За лотками стоят хмурые пенсионеры, торгующие дешёвой сурового вида классикой и дорогой “макулатурой” в отвратных обложках.
Большим пальцем левой руки я приподнимаю корки разложенных на лотке книг. Правую руку держит мой славный приёмыш, трёхлетний господин в красной кепке и кедах, обильно развесивших белые пухлые шнурки. Он знает несколько важных слов, умеет хлопать глазами, у него богатая и честная мимика, мы в восторге друг от друга, хотя он этого никак не выказывает. Мы знакомы уже полтора года, и он уверен, что я его отец.
Сидя на набережной, мы едим мороженое и смотрим на воду. Она течёт.
– Когда она утечёт? – спрашивает мальчик.
“Когда она утечёт, мы умрём”, – думаю я и, ещё не боясь напугать его, произношу свою мысль вслух. Он принимает мои слова за ответ.
– А это скоро? – видимо, его интересует, насколько быстро утечёт вода.
– Да нет, не очень скоро, – отвечаю я, так и не определив для себя, о чём говорю – о смерти или о движении реки.
Мы доедаем мороженое. Он раскрывает рот, чтобы сцапать последние, сладко размякшие, выдавленные из вафельного стаканчика сгустки мороженого. Раскромсанный и смятый, в белых каплях стаканчик доедаю я.
– Кусьно, – констатирует малыш.
Вытираю ему платком липкие лапки, почему-то в грязных потеках липкие щёки и поднимаюсь уходить.
– Давай ещё подождём, – предлагает он.
– Чего?
– Подождём, пока утечёт.
– Ну давай.
Он сосредоточенно смотрит на воду. Она всё ещё течёт.
Потом мы садимся в маршрутку, маленький автобус на двадцать персон плюс водитель, виртуозно рулящий и одновременно обилечивающий пассажиров. Во рту его дымится сигарета, но пепел никогда не упадёт ему на брюки, а рассыплется за окном, на ветру.
Иногда я сомневаюсь в мастерстве водителя. Когда мы, двое очаровательных мужчин, я и приёмыш, путешествуем по городу, я сомневаюсь во всём. Я сомневаюсь в том, что цветочные горшки не падают с балконов, а дворняги не кидаются на людей, я сомневаюсь в том, что оборванный в прошлом месяце провод телеграфного столба не даёт ток, а канализационные люки не проваливаются, открывая кипящую тьму. Мы бережёмся всего.

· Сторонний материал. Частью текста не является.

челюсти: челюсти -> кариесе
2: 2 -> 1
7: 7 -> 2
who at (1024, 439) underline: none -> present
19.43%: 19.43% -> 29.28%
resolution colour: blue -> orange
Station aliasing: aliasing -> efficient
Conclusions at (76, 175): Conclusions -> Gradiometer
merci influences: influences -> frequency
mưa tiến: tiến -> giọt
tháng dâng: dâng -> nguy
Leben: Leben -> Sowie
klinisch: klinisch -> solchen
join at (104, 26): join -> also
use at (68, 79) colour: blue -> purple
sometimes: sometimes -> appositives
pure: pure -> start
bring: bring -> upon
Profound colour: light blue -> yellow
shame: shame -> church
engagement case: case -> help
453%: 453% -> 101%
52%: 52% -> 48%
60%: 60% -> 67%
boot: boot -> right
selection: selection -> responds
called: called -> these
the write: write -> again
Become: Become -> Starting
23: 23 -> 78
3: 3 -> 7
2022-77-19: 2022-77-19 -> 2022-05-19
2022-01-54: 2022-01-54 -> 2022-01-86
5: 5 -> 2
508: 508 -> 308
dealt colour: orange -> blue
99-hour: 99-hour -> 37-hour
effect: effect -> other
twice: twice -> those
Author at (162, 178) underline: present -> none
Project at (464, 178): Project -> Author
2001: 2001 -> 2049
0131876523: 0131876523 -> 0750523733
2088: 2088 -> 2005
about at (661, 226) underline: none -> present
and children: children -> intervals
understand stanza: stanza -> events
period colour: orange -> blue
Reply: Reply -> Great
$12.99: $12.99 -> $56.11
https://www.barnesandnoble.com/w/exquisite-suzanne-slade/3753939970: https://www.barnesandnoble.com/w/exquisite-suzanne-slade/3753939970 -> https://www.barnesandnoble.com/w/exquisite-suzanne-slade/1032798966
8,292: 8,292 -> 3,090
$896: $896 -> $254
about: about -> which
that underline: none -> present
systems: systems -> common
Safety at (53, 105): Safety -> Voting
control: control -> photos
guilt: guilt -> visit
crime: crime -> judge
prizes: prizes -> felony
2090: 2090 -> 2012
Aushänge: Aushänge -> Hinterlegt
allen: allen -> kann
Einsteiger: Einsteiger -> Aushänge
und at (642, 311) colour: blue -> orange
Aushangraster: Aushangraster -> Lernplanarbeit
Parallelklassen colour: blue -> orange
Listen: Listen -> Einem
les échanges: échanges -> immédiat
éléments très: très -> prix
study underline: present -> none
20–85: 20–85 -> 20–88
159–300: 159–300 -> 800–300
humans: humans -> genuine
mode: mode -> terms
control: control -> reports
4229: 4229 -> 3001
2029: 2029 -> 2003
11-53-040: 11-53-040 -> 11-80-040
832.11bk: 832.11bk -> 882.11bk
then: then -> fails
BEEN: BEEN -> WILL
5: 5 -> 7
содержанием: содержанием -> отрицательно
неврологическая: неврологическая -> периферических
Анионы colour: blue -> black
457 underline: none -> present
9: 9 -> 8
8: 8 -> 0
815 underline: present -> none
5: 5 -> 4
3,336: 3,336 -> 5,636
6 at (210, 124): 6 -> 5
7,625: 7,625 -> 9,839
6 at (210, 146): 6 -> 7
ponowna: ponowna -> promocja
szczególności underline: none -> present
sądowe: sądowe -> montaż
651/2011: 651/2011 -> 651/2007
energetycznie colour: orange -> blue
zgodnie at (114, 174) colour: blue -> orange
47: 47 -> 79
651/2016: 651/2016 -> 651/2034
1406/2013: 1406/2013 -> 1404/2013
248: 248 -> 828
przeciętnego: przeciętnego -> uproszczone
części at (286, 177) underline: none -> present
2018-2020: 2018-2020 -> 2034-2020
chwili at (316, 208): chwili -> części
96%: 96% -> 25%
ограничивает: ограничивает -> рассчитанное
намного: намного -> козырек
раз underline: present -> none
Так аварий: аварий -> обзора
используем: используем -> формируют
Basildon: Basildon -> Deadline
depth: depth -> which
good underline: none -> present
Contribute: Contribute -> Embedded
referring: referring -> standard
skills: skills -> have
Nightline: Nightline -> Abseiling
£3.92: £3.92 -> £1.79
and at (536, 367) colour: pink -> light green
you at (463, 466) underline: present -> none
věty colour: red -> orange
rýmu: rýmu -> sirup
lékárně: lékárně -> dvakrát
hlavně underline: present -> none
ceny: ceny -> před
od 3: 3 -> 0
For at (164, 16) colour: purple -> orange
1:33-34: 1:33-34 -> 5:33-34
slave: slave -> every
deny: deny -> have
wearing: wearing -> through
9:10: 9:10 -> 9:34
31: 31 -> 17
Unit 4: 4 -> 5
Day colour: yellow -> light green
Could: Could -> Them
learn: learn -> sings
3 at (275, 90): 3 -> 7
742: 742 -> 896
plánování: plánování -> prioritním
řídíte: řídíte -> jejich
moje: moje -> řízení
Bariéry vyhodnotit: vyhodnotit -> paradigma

Мальчик доверяет мне, разве я вправе его подвести?
В том числе я сомневаюсь в мастерстве водителя маршрутки. Но сказать, что я сомневаюсь, мало. Ужас, схожий с предрвотными ощущениями, сводит мои небритые скулы, и руки мои прижимают трёхлетнее с цыплячьими косточками тело, и пальцы мои касаются его рук, мочек ушей, лба, я проверяю, что он тёплый, родной, мой, здесь, рядом, на коленях, единственный, неповторимый, смешной, строгий, и он отводит мою руку недовольно – я мешаю ему смотреть, как течёт: мы едем по мосту.
И меня мучает видение. Водитель выносит руку с сигаретой, увенчанной пеплом, за окно, бросает мимолётный взгляд в зеркало заднего вида, пытаясь прикинуть, кто ещё не заплатил за проезд… Правая нога машинально давит на газ, потому что глаза его сотую часть секунды назад уже передали в мозг донесение о том, что дорога на ближайшие сто метров пуста – все легковые машины ушли вперёд. Он выносит руку с сигаретой, давит на газ, смотрит в зеркало заднего вида и не знает, что спустя мгновенье его автобус вылетит на бордюр. Быть может, автобус свернул из-за того, что колесо угодило в неизвестно откуда взявшуюся яму, быть может, на дорогу выбежала собака и водитель неверно среагировал – я не знаю.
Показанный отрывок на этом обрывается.